Don't look now, but if you work for a retail establishment, it's just about time to start putting out the Halloween stuff. Yeah, all that summer shit? Throw it in the bin. Spooky ghost time. Vampire time. Enormous Frankenstein's Monster action up in this house. If we put these highly desirable fall products out too late, we'll ram right into Christmas, and then there will be no saving the year.
Lots of folks around me complain bitterly that retail establishments are too quick to change their seasonal promos. I say: don't blame me. This is the fault of the ancient Gregorians, who put Halloween and Christmas too closely together when they invented the calendar. They knew exactly what they were getting into, and it is only fate that it is our age that the inevitable collapse has occurred to.

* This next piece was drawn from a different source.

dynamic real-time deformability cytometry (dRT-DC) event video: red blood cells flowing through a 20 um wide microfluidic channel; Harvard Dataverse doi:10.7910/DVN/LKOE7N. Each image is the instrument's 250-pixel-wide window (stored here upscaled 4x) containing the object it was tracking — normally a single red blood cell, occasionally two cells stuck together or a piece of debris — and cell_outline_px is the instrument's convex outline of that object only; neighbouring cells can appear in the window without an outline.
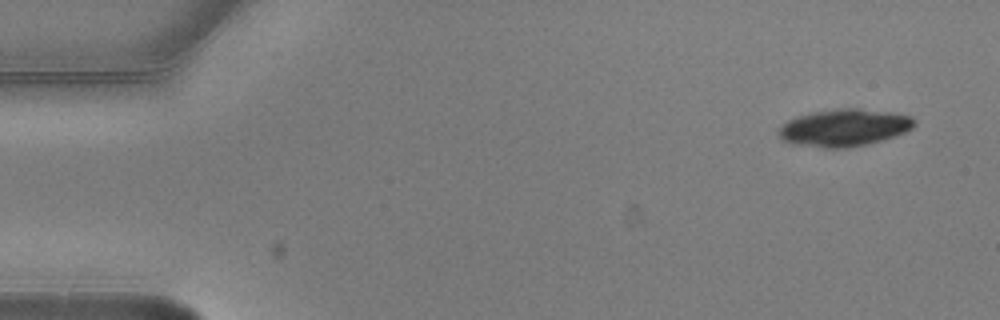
{"species": "common noctule bat (a hibernating species)", "species_latin": "Nyctalus noctula", "temperature_condition": "warm", "stored_images_in_passage": 8, "camera_frame_rate_fps": 3000, "um_per_image_px": 0.085, "animal": {"sex": "male", "body_mass_g": 20.5, "forearm_length_mm": 52.5}, "frame": {"image": 1, "passage_image": 1, "time_ms": 0.0, "image_size_px": [1000, 320], "cell_outline_px": [[916, 124], [912, 128], [904, 132], [880, 140], [848, 148], [824, 148], [796, 144], [784, 140], [776, 132], [788, 120], [796, 116], [812, 112], [844, 108], [856, 108], [892, 112], [912, 116], [916, 120]], "centroid_in_image_um": [71.76, 10.84], "position_along_channel_um": 13.2, "area_um2": 29.19}}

In a normal, healthy retail environment, these two holidays put too closely together wouldn't matter: families would still spend through the summer on hot girl summer, the fall in hot girl autumn, the winter in somewhat colder girl winter, and finally re-up for hot girl spring. Cash throughout the whole year pouring into your coffers, paying for deluxe mall real estate and maybe a BMW or two for the regional manager. Unfortunately, shit's fucked right now, in case you haven't noticed, and now the only two things that can get a wallet opened are spooky skeletons and big ol' trees with blinking lights on 'em.
Scientists have proposed uniting the two events in a kind of Big Bang of capitalism. Not all, of course: a lot of scientists just like to say "no" all the time, and make up some shit about supercomputer simulations demonstrating the violent implosion of our entire society. Eventually, politicians will learn to ignore them, just as they have every other kind of scientist, and we'll be hip deep in Hallochristaween celebrations the whole damn year round. At least it will be fewer trips to the seasonal stocking shelf in the warehouse.